** Source material follows **
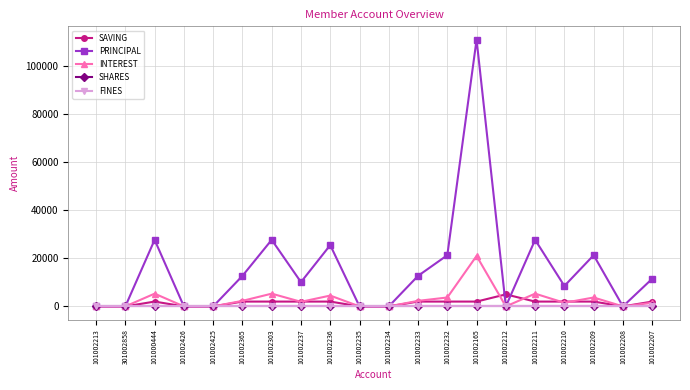

Reading left to right, what are all the values shown in this chart?

SAVING: 101002213=0	301002858=0	101000444=2000	101002426=0	101002425=0	101002365=2000	101002303=2000	101002237=2000	101002236=2000	101002235=0	101002234=0	101002233=2000	101002232=2000	101002165=2000	101002212=5000	101002211=2000	101002210=2000	101002209=2000	101002208=0	101002207=2000
PRINCIPAL: 101002213=0	301002858=0	101000444=27700	101002426=0	101002425=0	101002365=12700	101002303=27700	101002237=10100	101002236=25500	101002235=0	101002234=0	101002233=12700	101002232=21300	101002165=111000	101002212=0	101002211=27700	101002210=8500	101002209=21300	101002208=0	101002207=11500
INTEREST: 101002213=0	301002858=0	101000444=5300	101002426=0	101002425=0	101002365=2300	101002303=5300	101002237=1900	101002236=4500	101002235=0	101002234=0	101002233=2300	101002232=3700	101002165=21000	101002212=0	101002211=5300	101002210=1500	101002209=3700	101002208=0	101002207=1500
SHARES: 101002213=0	301002858=0	101000444=0	101002426=0	101002425=0	101002365=0	101002303=0	101002237=0	101002236=0	101002235=0	101002234=0	101002233=0	101002232=0	101002165=0	101002212=0	101002211=0	101002210=0	101002209=0	101002208=0	101002207=0
FINES: 101002213=0	301002858=0	101000444=0	101002426=0	101002425=0	101002365=0	101002303=0	101002237=0	101002236=0	101002235=0	101002234=0	101002233=0	101002232=0	101002165=0	101002212=0	101002211=0	101002210=0	101002209=0	101002208=0	101002207=0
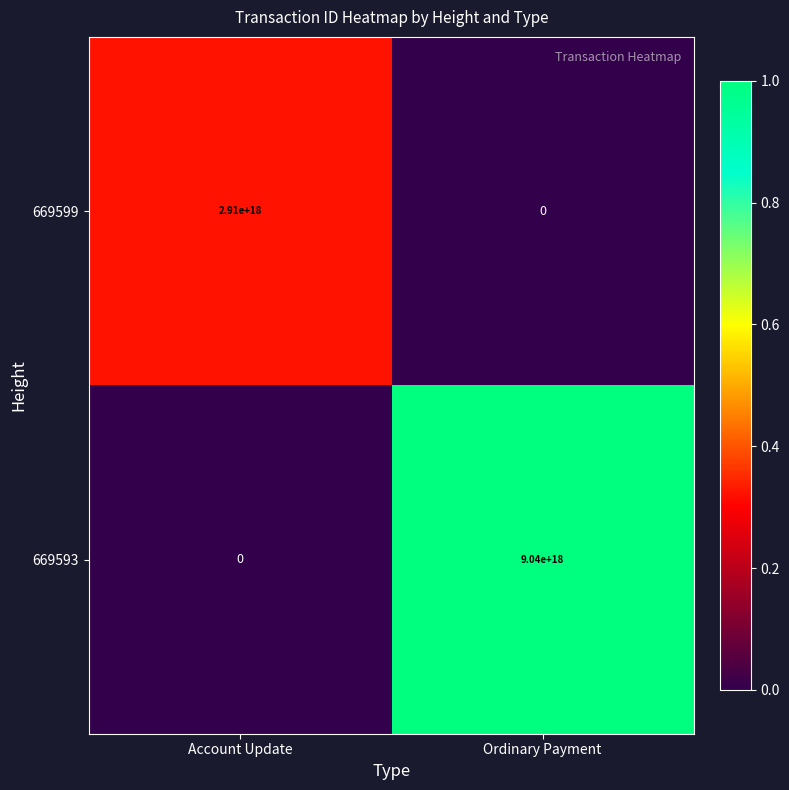

Which series has the largest range (max minus min)?

669593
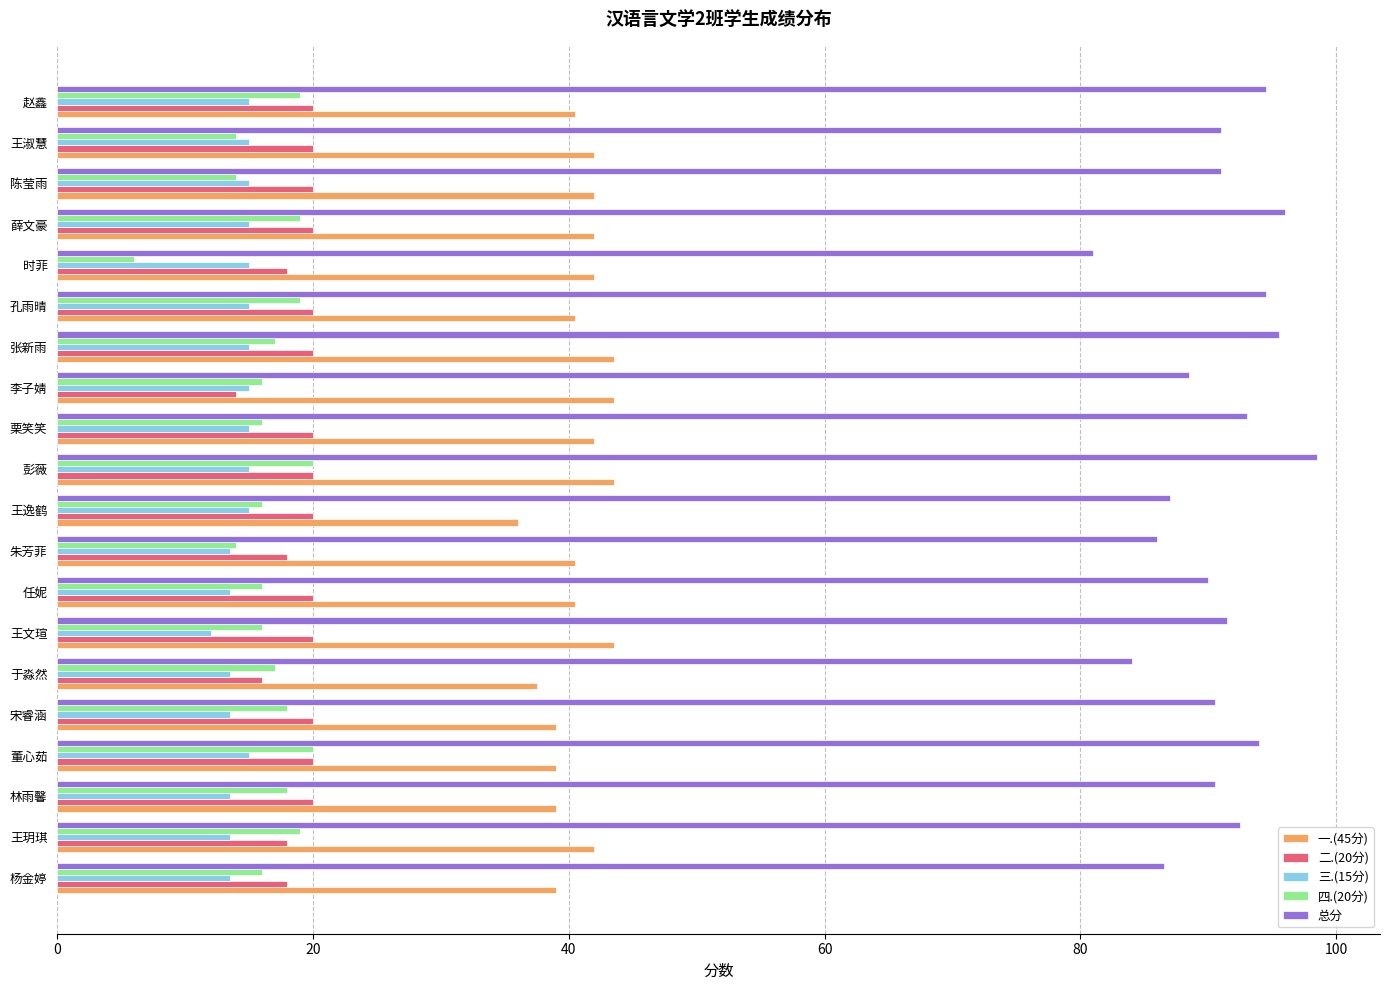

Which category has the lowest value in the 总分 series?

时菲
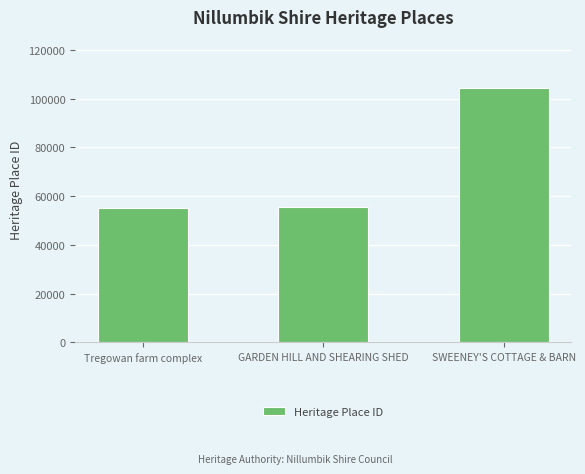

True or false: the data shows 35029 at SWEENEY'S COTTAGE & BARN.

False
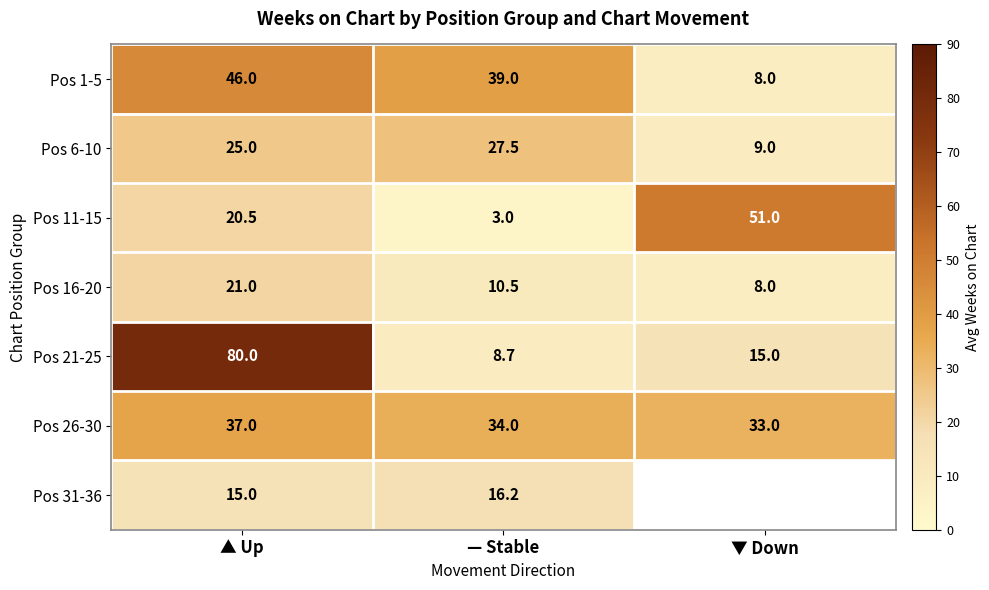

Is it true that Pos 26-30 equals 47.6 at ▼ Down?

False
** End of Source material **
> What is required
Starting at the line that contains "True or false: the" and ending with the last line of the rows, give those lines as a numbered list, leaving out blank lines and pictures.

> Answer space
1. True or false: the data shows 35029 at SWEENEY'S COTTAGE & BARN.
2. False
3. Is it true that Pos 26-30 equals 47.6 at ▼ Down?
4. False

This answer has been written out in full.